- EXERCISE PASSAGE -
_ _ _ _ _

Date using input

flebber.crue at gmail.com flebber.crue at gmail.com
Thu Sep 24 14:31:20 CEST 2009


I am using python 2.6.2, I haven't updated to 3.0 yet. No I have no class  
or instructor, I am learning this myself. I have Hetlands book "Beginning  
Python Novice to Professional and online documentation books so Dive into  
Python, python.org etc.

Using the SPE editor.

I have currently only fully written basic psuedocode to give me a basic  
framework to guide myself.

#Basic pseudocode
#Purpose to get raw input and calculate a score for a field of options and  
return that
#score in a set in descending order.
#Multiple sets sould be written to the doc

#Obtain date
#Check if txt file with same date exists. If yes apphend to results to file.
#Obtain location
#Set Dictionary
#Event number
#Obtain set size
#Prompt first entry
#First Entry Number
#First Entry Name
#Set Blocks to obtain and calculate data
#Block 1 example - Placings Block
#Obtain number of events competed in
#Obtain how many times finished first
#Ensure this value is not greater than Number of Events
#Number of Firsts divide by Events * total by 15.
#Obtain Second finishes
#Ensure this value is not greater than Number of Events
#Number of Seconds divide by Events * total by 10.
#Continue On with this
#Block 2 - Lookup coach Dict and apply value.
#Obtain Surname of Coach
#Lookup Coach File and Match Name and get value.
#Blocks continue gaining and calculating values.
#create txt file named using date
#Sum Values Block1 + Block2 etc
#Print to file event number and field with name number individual Block  
totals and Sum Total
#Arranged in descending Sum Total.

_ _ _ _ _

Saved entries
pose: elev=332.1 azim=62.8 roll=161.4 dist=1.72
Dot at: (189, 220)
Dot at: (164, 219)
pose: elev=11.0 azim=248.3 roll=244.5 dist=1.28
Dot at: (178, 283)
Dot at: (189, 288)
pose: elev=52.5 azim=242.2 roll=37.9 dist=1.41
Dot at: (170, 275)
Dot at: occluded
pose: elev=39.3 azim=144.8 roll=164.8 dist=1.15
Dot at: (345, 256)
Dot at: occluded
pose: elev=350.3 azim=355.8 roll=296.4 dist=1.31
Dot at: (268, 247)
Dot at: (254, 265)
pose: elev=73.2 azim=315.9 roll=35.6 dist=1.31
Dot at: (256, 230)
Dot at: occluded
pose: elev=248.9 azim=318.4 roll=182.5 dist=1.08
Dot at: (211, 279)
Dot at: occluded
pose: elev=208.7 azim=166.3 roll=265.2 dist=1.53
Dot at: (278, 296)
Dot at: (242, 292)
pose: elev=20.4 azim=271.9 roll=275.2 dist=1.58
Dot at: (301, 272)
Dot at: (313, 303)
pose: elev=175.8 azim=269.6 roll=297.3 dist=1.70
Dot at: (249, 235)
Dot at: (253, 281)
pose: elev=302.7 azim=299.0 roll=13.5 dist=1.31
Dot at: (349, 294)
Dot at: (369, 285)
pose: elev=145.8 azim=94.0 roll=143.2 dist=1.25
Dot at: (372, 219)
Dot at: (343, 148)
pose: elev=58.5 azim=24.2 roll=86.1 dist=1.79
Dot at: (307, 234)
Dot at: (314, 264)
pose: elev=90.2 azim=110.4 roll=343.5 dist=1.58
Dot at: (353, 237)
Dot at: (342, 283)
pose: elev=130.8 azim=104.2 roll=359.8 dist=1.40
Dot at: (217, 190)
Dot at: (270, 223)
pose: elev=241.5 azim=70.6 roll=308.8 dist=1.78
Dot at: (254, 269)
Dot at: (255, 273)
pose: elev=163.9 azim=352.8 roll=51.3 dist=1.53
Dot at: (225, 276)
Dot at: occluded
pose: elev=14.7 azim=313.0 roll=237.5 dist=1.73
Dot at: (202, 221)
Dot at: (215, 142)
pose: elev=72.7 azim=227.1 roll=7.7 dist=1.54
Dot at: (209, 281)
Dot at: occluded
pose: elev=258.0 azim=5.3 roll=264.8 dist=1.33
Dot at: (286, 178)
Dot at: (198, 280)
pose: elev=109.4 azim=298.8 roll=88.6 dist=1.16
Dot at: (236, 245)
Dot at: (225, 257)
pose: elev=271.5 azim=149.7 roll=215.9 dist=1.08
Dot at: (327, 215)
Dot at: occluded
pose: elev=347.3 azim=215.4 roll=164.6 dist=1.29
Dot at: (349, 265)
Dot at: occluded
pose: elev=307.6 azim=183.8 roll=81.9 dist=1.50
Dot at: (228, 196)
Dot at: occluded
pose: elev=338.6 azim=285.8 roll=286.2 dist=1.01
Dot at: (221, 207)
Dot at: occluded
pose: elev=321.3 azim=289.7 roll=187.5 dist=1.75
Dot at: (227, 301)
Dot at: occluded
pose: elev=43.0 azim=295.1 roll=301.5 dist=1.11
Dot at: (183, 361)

_ _ _ _ _

- TASKS AND EXERCISES -
1. From the post about date input, give again the passage that begins at the words "I am using python" and stops after the words "Python, python.org etc.".
2. In the post about date input, which version of Python does the writer say they are using?

- TASK-BY-TASK RESULTS -
1.
I am using python 2.6.2, I haven't updated to 3.0 yet. No I have no class  
or instructor, I am learning this myself. I have Hetlands book "Beginning  
Python Novice to Professional and online documentation books so Dive into  
Python, python.org etc.

2. Python 2.6.2